All these alternatives stunk as bad as day-old road-kill. I guess the only difference among them was which one had the more maggots on it.
It was at the end of the week that Grace Angel rang me up, asking me if I had anything. I don't know why, but I said, yeah, I got something. She said it was just in time then, and I should come out to the mansion immediately. Casca was about to kick it for good.
Great, I thought.
VII. What I Told the Mummy
Grace Angel again met me at the door. This time, however, her actions were of an even more vague character, and her eyes even more dilated. Evidently, by the way she shimmered in front of me, whatever it was that she used to keep from slipping over the edge completely she was using a bit more. Just inside the door I was introduced to the pill-pusher (a Dr. Croaker, I seem to recall), who tersely informed me that the patient had only a few hours to live, was weak, and at times incoherent. In short, make it short.
“Gotcha, Doc,” I said, nodding to Grace. I followed her dreamy wiggle up the stairs.
The room was as dark and dank as ever, but this time I found Casca camped out in an oxygen tent; I think he had a few more tubes sticking into him as well.
The corpse-to-be was roused, and I stuck my head into the hermetically transparent seclusion of the clear plastic enclosure. He looked up at me, recognition only slowly coming into his clouded eyes.
“Did you find the boy who killed Bozo?” he rasped, apparently in as right a mind as he had.
“I did,” I said.
His eyes widened, and feebly he tried to lean up.
“He's dying. He was a lawyer,” I said.
Casca's wrinkled features now twisted in puzzlement.
“A liar?” he asked.
“He's old, dying, and a lawyer,” I uselessly repeated.
“A dirty, old liar…” he mused.
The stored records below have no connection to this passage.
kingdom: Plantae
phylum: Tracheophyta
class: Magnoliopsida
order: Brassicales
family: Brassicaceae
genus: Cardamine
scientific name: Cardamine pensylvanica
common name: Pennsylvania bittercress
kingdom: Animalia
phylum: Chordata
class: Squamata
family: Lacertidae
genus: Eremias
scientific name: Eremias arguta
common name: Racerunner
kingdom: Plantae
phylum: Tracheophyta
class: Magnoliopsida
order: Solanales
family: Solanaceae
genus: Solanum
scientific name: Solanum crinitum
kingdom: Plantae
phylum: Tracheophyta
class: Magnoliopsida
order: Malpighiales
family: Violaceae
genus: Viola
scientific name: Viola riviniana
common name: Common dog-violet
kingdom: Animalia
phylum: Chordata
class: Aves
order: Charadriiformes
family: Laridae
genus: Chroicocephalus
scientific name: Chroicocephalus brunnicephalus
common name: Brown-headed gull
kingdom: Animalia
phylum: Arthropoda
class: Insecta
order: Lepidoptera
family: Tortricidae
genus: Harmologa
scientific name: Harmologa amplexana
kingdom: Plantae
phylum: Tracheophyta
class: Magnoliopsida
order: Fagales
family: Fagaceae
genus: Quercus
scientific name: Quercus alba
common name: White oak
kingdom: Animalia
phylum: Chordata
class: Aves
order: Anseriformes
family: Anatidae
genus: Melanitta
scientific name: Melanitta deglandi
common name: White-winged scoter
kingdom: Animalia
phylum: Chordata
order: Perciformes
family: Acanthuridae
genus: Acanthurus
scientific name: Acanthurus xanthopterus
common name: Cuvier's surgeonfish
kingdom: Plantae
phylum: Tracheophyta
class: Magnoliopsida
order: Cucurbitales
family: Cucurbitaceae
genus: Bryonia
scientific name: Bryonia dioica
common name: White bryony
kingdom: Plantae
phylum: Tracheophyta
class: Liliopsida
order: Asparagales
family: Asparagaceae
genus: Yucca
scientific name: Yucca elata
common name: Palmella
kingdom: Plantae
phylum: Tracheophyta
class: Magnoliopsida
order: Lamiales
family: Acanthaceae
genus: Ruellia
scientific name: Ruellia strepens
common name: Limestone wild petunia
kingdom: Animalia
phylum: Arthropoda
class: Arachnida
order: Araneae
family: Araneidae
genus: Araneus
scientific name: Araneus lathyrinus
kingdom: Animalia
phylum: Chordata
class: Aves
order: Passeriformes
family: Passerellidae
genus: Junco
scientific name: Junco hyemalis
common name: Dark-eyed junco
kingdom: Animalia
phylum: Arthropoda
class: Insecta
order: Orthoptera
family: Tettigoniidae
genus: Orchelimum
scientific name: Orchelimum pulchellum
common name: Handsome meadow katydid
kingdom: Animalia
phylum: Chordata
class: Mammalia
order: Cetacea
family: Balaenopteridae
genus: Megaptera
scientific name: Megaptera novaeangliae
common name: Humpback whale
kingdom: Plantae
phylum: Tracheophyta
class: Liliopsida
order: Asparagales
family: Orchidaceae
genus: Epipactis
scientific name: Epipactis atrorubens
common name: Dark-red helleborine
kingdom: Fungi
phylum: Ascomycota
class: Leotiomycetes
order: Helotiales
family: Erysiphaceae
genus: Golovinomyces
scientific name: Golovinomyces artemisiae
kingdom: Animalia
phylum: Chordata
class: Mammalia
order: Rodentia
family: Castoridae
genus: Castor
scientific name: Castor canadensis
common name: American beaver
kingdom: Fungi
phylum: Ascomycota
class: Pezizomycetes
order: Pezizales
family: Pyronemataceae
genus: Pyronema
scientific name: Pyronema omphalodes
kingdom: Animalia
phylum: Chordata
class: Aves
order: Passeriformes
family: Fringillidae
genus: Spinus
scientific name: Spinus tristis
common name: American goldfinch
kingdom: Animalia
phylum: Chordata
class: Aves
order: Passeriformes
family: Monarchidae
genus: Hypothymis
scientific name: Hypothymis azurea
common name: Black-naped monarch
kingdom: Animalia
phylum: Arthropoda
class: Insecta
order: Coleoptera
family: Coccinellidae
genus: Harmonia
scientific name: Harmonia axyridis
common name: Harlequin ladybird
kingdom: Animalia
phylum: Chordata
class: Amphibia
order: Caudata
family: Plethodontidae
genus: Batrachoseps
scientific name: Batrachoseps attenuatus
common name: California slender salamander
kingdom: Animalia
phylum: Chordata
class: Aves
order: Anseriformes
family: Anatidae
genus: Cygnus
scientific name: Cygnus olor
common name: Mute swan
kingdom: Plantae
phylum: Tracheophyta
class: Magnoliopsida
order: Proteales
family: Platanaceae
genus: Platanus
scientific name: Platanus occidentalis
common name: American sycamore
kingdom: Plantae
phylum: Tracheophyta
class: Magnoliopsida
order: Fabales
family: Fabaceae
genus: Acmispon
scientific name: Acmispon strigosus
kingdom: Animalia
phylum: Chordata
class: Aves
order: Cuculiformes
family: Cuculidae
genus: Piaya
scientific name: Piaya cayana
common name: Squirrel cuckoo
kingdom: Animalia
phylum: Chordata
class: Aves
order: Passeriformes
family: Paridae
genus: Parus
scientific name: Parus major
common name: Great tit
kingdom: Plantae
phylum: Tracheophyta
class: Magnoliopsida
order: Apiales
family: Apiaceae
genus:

His voice was no more than a whisper, but it held a fine, hard edge of wonder – and the faintest hint of dark laughter.
Before I could say another word – but indeed what could I have said? – he patted my arm, dismissing me.
~
That evening, by special delivery, I received the fat bonus check I'd been promised; it was counter-signed by Grace Angel. In an attached note she thanked me for my services, informing me that Casca had passed away quietly some three hours after I had spoken to him.
Of course, it could be said that I perpetuated the illusion. But truth is relative, and only illusion is real. I have no illusions about that.
I put the check in my pocket, and called Maxy.